The business world of 1960's in the US experienced the existential angst, the outcome of which was the movement of the corporate social responsibility (CSR). Corporations believed that they should be better selves in their conduct of doing businesses: e.g., contribution to social programs, procurement of natural resources in a politically and environmentally right way, and engagement in fair trade practices.

Friedman however argued that there is no such thing as CSR, and the only responsibility of a corporation is to make money (indeed, to maximize profits) within the boundary of the law.
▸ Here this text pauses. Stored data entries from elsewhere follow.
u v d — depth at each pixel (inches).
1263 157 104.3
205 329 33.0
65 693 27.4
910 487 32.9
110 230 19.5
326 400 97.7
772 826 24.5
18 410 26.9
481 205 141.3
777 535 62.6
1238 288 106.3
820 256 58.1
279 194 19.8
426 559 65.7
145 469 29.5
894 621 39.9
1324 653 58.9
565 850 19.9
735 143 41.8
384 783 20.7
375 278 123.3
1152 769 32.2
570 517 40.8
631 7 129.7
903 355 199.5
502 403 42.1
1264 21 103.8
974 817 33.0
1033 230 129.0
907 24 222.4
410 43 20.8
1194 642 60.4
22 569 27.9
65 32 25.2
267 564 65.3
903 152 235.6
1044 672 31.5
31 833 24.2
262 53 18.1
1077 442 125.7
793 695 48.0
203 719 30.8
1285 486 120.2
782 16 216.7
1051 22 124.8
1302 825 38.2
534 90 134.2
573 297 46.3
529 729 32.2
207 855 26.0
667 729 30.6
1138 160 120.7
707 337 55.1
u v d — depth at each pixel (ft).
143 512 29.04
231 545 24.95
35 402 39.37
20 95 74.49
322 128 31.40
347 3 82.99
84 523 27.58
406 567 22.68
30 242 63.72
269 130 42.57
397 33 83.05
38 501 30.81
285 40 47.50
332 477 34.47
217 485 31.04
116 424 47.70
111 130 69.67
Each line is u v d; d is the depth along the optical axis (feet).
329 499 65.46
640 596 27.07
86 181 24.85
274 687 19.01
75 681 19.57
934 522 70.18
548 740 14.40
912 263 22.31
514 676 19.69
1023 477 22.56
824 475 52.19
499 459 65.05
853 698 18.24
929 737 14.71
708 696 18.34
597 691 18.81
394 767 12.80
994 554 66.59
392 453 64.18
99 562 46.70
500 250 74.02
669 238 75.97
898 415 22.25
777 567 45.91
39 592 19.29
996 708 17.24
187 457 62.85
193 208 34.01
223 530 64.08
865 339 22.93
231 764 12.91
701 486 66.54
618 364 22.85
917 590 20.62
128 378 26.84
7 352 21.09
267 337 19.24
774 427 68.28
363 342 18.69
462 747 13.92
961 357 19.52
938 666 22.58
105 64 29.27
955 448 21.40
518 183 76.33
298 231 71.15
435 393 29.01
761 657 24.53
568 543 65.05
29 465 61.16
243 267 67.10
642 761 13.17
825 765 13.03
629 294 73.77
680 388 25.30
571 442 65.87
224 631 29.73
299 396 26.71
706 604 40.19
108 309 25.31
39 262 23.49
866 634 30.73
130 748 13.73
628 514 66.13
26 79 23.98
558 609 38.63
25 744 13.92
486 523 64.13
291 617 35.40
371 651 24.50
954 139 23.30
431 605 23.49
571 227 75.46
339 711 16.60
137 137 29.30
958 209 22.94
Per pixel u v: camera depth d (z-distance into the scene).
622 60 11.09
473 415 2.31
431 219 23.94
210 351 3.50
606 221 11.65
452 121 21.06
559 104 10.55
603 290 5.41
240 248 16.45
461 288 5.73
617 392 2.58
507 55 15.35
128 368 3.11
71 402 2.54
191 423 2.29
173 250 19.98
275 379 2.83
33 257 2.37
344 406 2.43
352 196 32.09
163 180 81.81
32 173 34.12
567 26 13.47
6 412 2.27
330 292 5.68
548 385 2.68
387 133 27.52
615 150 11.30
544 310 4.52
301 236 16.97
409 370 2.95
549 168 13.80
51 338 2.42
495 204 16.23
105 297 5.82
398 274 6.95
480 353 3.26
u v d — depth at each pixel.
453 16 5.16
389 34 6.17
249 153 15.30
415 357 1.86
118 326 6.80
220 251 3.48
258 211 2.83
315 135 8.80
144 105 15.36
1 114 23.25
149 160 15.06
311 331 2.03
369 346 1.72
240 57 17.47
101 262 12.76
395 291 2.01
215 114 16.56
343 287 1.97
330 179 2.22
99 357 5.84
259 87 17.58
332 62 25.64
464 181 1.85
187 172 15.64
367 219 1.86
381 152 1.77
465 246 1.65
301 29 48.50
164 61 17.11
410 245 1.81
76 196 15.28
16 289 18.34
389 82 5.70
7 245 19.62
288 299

I dissect his argument as follows.

Assumptions:

  1. A corporation is not a person; it is an artificial entity.

  2. Only a person can have a moral duty.

  3. If there is a duty to CSR, the duty must lie in the executive of the corporation, the one with the real power.
  4. Executives are mere agents of the owners of the corporation,i.e., the stockholders.

  5. Being agents, executives have the moral duty to their principals, the stockholders.

  6. The executive’s duty to stockholders is the maximization of profits.
  7. An executive acting upon her perceived CSR must be acting against the interest of the stockholders. That is, her duty to CSR is inconsistent with her duty to the principal.
  8. Her duty to her principal clearly exists.

  9. Thus, her duty to CSR cannot exist.

Conclusion:

From 9 and 3, there is no duty to CSR.

Philosophers of business ethics believe that Friedman's argument is unsound, and have been trying to show that some of his assumptions are wrong.